Stan Kelly-Bootle:[to JM: On second thoughts, what other words could Humbert Humbert have delicately employed in lieu of the "delta"? ]:.."it's a well-ploughed mine-field: English being both enriched and bothered by so many Anglo-Saxon and Latinate synonyms. For diverse historico-socio-linguistic reasons, the latter are associated with scientific and religious scholarship, while the former are rated as less learned or even downright crude... That the Anglo-Saxon plainspeak intimate body-part words are indeed shorter (and often wrongly considered less euphonious) than the alien, unEnglish imposed Latin "refinements" (ironically, the ink-horn terms are always the least horny!) is a mixed blessing for poets and novelists...the natural-native four-letter words for faeces, coitus, vagina and penis still leave a nasty taste ...En passant, I've never agreed with VN's belief that the word "sex" is inherently nasty. HH's choice of alternatives to "delta" (delicate or otherwise!) are NOT the same as VN's choices! The novelist is rightly constrained (within obvious delta-limits!) by HH's specific European multilingual-cultural background, close but not identical to Nabokov's. The narrative-linguistic context is also delicate: HH is talking and reacting to an American-English audience, with much humour and even open disdain (especially with Lo's hip-girly slang).

JM: Forty years ago, in Rio (I don't know if it was also practiced elsewhere) to speak good English meant avoiding most Latinate terms and stick to the Anglo-Saxon.We had to say "wealthy", not "rich", "worried", not "preoccupied", "tired," not "fatigued," "hand-made,"not "manufactured".... We also learned that in more sophisticated environments, only (perhaps when, under Roman influence, all those blond barbarians learned to eat cooked meat) swine, i,e "pigs,"would be called "pork." When I started to read Nabokov I was in for a big surprise, but it was mittigated by characters such as Humbert Humbert and Kinbote. Later I was ready and anxious for more ( but I still bear a grudge against N's use of "viatic").

Nevertheless, I'm still uninformed about what would be HH's spontaneous heartfelt choices, or VN's own, to gently remain within "delta-limits." Only four-letter words come to my mind, Latin "pubic region" or "Mount Venus," or silly euphemisms ( is it possible that those blond barbarians...?)

I thank Carolyn Kunin [I think you have experienced a perfectly wonderful Conmal moment.

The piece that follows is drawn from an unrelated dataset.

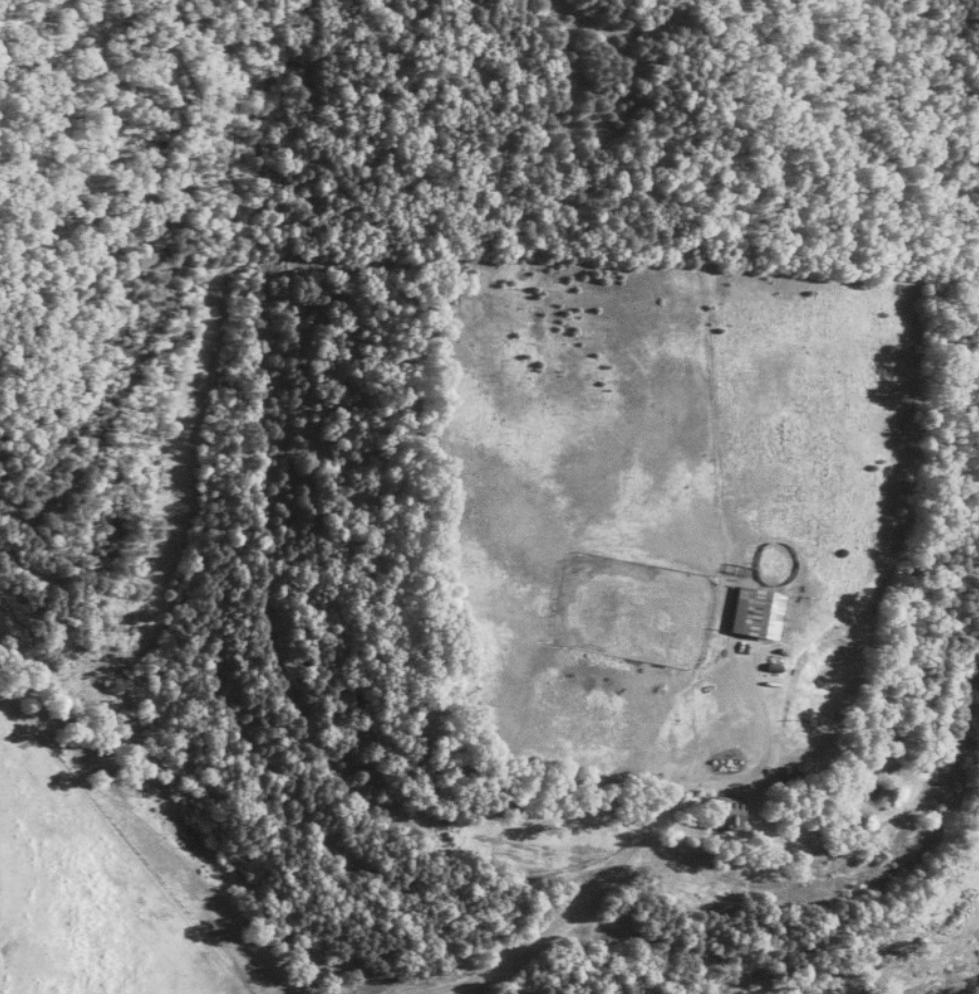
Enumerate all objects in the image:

Shade & Kinbote would be delighted with it] for her inventiveness: a "Conmal moment," indeed! I wish I had set that trap on purpose.


Dave Haan: In LRB 32.3 (11Feb), James Wood considers a new translation of Lermontov's _A Hero of Our Time_ ... mentioning Nabokov only en parenthessant: "Natasha Randall's English...has exactly the right degree of loose velocity...(Nabokov's version, the best-known older translation, is a bit more demure than Randall's, less savage.)" However, there is much more of interest in the essay, not only in Lermontov's relation to Pushkin...but in issues that are suggestive of grounds for Nabokov's appreciation [...] "What is most striking nowadays, as Randall points out ..., is the way Lermontov cunningly forecloses the possibility of terminal readings [...] "Parody, as Dostoevsky acutely understood, is an act of admiration as much as of disdain, and perhaps the best way of understanding Pechorin's distorted histrionics is by way of Dostoevsky's dialectic of assertion and abasement."...and perhaps Nabokov's way of understanding parody is to be preferred, and may also illuminate his disdain for Dusty ...

JM: Very interesting screening of James Wood's essay on Natasha Randall's new translation of "A Hero of Our Time," and your "en parenthessant" readings in it about Nabokov, translator and author. For you Nabokov is exempt of having applied both "admiration and disdain"in his parodies, and you consider that VN opposed Dusty because the latter's "dialectic of assertion and abasement" was in direct contrast to Nabokov's explicitation that art rests on a state in which "curiosity, tenderness, kindness" are the norm.
In his interviews and strong opinions, though, Nabokov allowed us a glimpse into less elaborate feelings towards many other authors and people. Do you agree, then, such contrasting motivations make Nabokov's artistic achievements even more admirable?